(591e) Engineering Biological Conjugates of Polyethylene Oxide for Lithium Cation Transference

Sean O’Neill¹, Raymond Tu Ph.D¹ and Dan Steingart Ph.D¹

¹Department of Chemical Engineering – City College of New York

Solid organic electrolytes offer a viable option for electrode separation due to their low cost and toxicity, as well as high stability.  A limitation to such electrolytic systems however are, various transport principles, conductivity and selectivity.  The fundamental goal of this research project is to engineer an ion transport system that facilitates electrode separation while maintaining the prevention of crystallization.

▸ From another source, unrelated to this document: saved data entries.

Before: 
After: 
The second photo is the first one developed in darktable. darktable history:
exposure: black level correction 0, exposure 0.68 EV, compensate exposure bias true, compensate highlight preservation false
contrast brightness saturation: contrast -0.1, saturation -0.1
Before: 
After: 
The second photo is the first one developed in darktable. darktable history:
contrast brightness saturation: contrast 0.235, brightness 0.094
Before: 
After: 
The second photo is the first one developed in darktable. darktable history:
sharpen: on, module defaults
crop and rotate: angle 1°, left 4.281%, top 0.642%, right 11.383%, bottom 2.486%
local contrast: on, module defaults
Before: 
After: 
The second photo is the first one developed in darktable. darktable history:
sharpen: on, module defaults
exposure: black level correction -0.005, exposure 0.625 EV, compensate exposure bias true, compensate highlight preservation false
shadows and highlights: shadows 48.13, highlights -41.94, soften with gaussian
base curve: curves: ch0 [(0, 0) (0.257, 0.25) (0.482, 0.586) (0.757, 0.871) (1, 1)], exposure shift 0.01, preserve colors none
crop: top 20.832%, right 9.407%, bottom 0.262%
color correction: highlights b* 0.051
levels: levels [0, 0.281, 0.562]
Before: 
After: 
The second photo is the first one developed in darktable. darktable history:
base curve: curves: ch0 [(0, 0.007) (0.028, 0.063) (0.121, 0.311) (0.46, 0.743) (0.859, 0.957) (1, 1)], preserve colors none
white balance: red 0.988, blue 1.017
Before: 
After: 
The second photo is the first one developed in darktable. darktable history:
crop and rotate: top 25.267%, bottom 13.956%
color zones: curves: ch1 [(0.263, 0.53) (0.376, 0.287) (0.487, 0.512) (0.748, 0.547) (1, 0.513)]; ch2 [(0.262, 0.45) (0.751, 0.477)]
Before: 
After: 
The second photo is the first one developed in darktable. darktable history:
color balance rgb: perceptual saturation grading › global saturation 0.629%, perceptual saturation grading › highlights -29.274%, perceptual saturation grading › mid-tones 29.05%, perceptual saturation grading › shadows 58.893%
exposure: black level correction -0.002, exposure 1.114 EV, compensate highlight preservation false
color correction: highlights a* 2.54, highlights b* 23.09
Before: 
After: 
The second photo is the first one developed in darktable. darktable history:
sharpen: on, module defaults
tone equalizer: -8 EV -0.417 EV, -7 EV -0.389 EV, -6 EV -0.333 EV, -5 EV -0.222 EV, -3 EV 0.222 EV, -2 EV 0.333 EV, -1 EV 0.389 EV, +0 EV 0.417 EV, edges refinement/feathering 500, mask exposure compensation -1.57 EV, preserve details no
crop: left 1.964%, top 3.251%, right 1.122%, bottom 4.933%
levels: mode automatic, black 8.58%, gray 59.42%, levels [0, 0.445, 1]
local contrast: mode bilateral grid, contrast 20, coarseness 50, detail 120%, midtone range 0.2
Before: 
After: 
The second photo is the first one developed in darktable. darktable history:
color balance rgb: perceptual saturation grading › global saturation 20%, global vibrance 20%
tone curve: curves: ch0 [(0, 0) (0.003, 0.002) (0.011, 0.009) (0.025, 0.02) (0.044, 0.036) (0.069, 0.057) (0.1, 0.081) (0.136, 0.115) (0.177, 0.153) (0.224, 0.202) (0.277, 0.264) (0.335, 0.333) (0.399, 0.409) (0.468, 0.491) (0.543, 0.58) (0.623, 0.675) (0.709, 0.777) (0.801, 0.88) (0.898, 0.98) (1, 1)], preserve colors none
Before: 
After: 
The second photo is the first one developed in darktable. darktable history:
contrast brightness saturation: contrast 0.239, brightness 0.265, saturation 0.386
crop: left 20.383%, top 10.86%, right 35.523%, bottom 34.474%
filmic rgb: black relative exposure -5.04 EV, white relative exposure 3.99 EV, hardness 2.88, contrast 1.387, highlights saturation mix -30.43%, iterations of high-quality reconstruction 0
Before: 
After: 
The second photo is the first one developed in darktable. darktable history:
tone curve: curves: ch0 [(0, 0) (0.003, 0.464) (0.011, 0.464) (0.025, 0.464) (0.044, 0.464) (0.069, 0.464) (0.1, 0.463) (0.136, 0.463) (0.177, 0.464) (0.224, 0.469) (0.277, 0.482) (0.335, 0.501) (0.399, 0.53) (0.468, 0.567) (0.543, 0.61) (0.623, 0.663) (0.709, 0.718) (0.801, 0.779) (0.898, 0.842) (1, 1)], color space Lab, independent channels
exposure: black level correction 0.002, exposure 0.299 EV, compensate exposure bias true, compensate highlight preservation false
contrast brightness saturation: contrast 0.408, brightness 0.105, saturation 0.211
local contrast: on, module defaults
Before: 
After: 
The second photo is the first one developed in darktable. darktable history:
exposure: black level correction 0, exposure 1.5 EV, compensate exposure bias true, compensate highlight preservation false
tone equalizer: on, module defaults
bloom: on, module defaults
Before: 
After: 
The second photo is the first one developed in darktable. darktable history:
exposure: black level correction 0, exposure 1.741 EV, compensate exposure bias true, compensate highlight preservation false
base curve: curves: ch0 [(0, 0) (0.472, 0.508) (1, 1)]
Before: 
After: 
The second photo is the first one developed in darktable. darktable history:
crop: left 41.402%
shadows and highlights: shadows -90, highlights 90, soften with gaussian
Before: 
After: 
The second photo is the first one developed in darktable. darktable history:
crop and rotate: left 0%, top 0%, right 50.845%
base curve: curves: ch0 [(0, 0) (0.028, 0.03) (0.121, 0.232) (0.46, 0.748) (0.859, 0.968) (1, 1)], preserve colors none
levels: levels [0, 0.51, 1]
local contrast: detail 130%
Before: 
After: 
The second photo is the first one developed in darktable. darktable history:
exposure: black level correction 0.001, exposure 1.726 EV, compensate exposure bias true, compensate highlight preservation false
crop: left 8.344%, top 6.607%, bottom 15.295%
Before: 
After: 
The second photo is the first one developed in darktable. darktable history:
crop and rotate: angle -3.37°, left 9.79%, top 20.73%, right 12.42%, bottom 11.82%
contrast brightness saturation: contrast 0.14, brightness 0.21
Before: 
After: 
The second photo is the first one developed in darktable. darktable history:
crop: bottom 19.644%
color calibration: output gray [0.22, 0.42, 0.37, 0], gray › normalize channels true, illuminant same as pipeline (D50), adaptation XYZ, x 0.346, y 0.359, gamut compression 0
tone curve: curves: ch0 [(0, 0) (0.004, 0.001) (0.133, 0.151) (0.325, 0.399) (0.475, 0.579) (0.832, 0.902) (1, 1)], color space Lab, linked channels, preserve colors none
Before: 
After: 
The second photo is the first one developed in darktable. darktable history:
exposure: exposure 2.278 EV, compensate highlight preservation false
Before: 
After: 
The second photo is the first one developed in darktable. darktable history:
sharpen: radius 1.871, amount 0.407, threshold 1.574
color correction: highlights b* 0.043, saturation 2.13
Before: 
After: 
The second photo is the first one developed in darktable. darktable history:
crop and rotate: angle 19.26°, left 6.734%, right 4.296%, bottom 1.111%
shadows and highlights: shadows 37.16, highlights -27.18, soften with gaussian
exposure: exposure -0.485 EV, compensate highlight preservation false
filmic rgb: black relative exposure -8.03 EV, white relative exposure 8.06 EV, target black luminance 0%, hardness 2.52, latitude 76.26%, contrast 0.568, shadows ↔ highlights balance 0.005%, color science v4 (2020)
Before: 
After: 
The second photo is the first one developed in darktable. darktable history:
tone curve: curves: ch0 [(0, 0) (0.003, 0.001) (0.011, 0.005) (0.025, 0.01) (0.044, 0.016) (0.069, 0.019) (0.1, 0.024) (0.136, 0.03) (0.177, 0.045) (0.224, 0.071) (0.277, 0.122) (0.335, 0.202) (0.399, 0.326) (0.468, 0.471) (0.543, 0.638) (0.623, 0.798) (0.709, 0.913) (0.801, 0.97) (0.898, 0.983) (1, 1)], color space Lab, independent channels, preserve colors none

In order to achieve the primary goal of interest, we first intend to construct polyethylene oxide polymers with well-defined chemical composition to observe the influence of ion:polymer complexation on molecular order.  In doing so, we will engineer PEO constructs consisting of ion-coordinating groups and low molecular weight polydispersities.  Second we will quantify the influence of polymer charge and structure on ion conductivity and transference number.  Lastly we will examine dynamics of polymer nanostructure using ellipsometry, x-ray scattering and microrheology.  Doing so will allow us to connect fundamental phase behavior and polymer structure to organic electrolyte performance.  We hope that we can achieve our goal as far as electrolyte design by structural optimization of mean free path and Lithium cation transference.